As old saying"A picture is worth a thousand words".
By the way, in reality, which the result do I have in my samples? Belonged to Blast+ or Vesearch?
Qiimer
This is the big question. More is not always better.
Are these positive controls with a known composition?
Colin
What do you mean by that? You meant Vesearch-related result is accepted?
Could you please explain a little bit more? I am not sure I caught your question's concept!
Thank you very much you replied me as I know new year is around the corner!
Qiimer
Sure thing.
You have been asking about the taxonomy classification results of blast and vsearch, and have shown that they produce different results.
in reality, which the result do I have in my samples?

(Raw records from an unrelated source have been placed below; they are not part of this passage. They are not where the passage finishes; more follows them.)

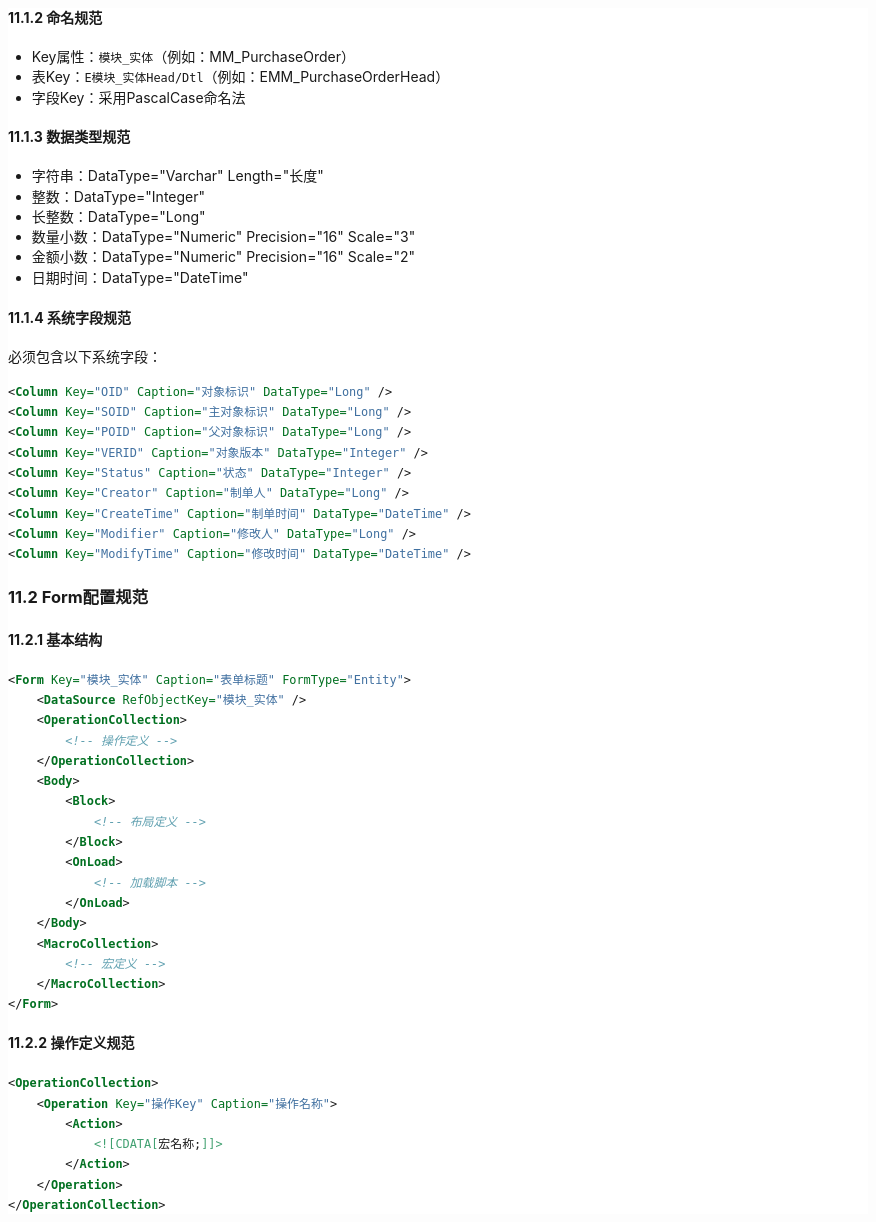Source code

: #### 11.1.2 命名规范
- Key属性：`模块_实体`（例如：MM_PurchaseOrder）
- 表Key：`E模块_实体Head/Dtl`（例如：EMM_PurchaseOrderHead）
- 字段Key：采用PascalCase命名法

#### 11.1.3 数据类型规范
- 字符串：DataType="Varchar" Length="长度"
- 整数：DataType="Integer"
- 长整数：DataType="Long"
- 数量小数：DataType="Numeric" Precision="16" Scale="3"
- 金额小数：DataType="Numeric" Precision="16" Scale="2"
- 日期时间：DataType="DateTime"

#### 11.1.4 系统字段规范
必须包含以下系统字段：
```xml
<Column Key="OID" Caption="对象标识" DataType="Long" />
<Column Key="SOID" Caption="主对象标识" DataType="Long" />
<Column Key="POID" Caption="父对象标识" DataType="Long" />
<Column Key="VERID" Caption="对象版本" DataType="Integer" />
<Column Key="Status" Caption="状态" DataType="Integer" />
<Column Key="Creator" Caption="制单人" DataType="Long" />
<Column Key="CreateTime" Caption="制单时间" DataType="DateTime" />
<Column Key="Modifier" Caption="修改人" DataType="Long" />
<Column Key="ModifyTime" Caption="修改时间" DataType="DateTime" />
```

### 11.2 Form配置规范

#### 11.2.1 基本结构
```xml
<Form Key="模块_实体" Caption="表单标题" FormType="Entity">
    <DataSource RefObjectKey="模块_实体" />
    <OperationCollection>
        <!-- 操作定义 -->
    </OperationCollection>
    <Body>
        <Block>
            <!-- 布局定义 -->
        </Block>
        <OnLoad>
            <!-- 加载脚本 -->
        </OnLoad>
    </Body>
    <MacroCollection>
        <!-- 宏定义 -->
    </MacroCollection>
</Form>
```

#### 11.2.2 操作定义规范
```xml
<OperationCollection>
    <Operation Key="操作Key" Caption="操作名称">
        <Action>
            <![CDATA[宏名称;]]>
        </Action>
    </Operation>
</OperationCollection>
```
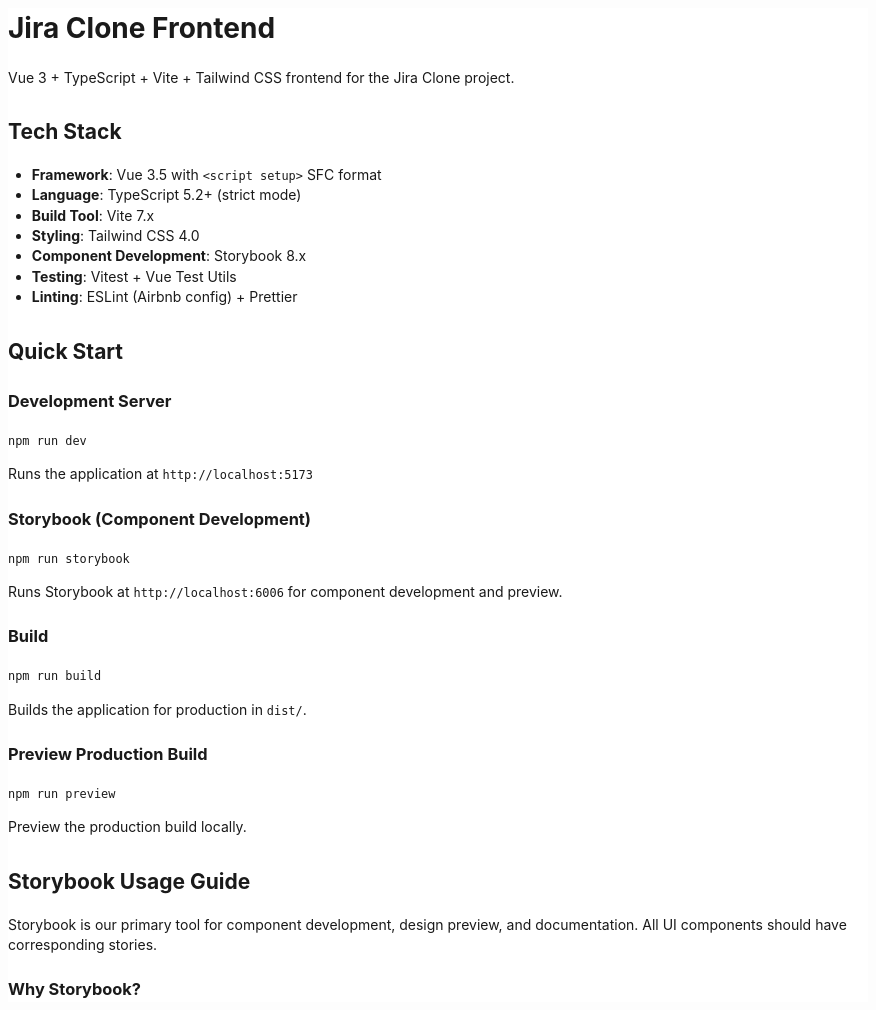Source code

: # Jira Clone Frontend

Vue 3 + TypeScript + Vite + Tailwind CSS frontend for the Jira Clone project.

## Tech Stack

- **Framework**: Vue 3.5 with `<script setup>` SFC format
- **Language**: TypeScript 5.2+ (strict mode)
- **Build Tool**: Vite 7.x
- **Styling**: Tailwind CSS 4.0
- **Component Development**: Storybook 8.x
- **Testing**: Vitest + Vue Test Utils
- **Linting**: ESLint (Airbnb config) + Prettier

## Quick Start

### Development Server

```bash
npm run dev
```

Runs the application at `http://localhost:5173`

### Storybook (Component Development)

```bash
npm run storybook
```

Runs Storybook at `http://localhost:6006` for component development and preview.

### Build

```bash
npm run build
```

Builds the application for production in `dist/`.

### Preview Production Build

```bash
npm run preview
```

Preview the production build locally.

## Storybook Usage Guide

Storybook is our primary tool for component development, design preview, and documentation. All UI components should have corresponding stories.

### Why Storybook?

One way to answer this question is to use a mock community with a known mix of microbes. For example, in this paper, they simulate microbial samples so they know the exact composition of each sample. Then they analyse these samples in different ways, and just like you, they observed that different analysis methods produced slightly different results.
So what results is best? Well, because they knew the true composition of their mock samples, they can find the analysis method that most closely matches the true composition truth.
Here is an example of a mock sample being classified by two programs
Taxonomy | True % in mock sample | program1 | program2 |
---|---|---|---|
taxa1 | 50% | 49% | 35% |
taxa2 | 40% | 39% | 35% |
taxa3 | 10% | 12% | 30% |
I want simply to know which one is the best
Based on these example results, I would say program 1 is the best, as it most closely matches the expected composition of the mock sample.
Here is an example of a real sample being classified by the same two programs.
Taxonomy | Sample1 | program1 | program2 |
---|---|---|---|
taxa1 | ? | 55% | 25% |
taxa2 | ? | 27% | 27% |
taxa3 | ? | 18% | 48% |
I want simply to know which one is the best
We don't know what program is best because we do not know the true composition of Sample1.
So are we stuck? Based on these two examples, would you use program1 or program2?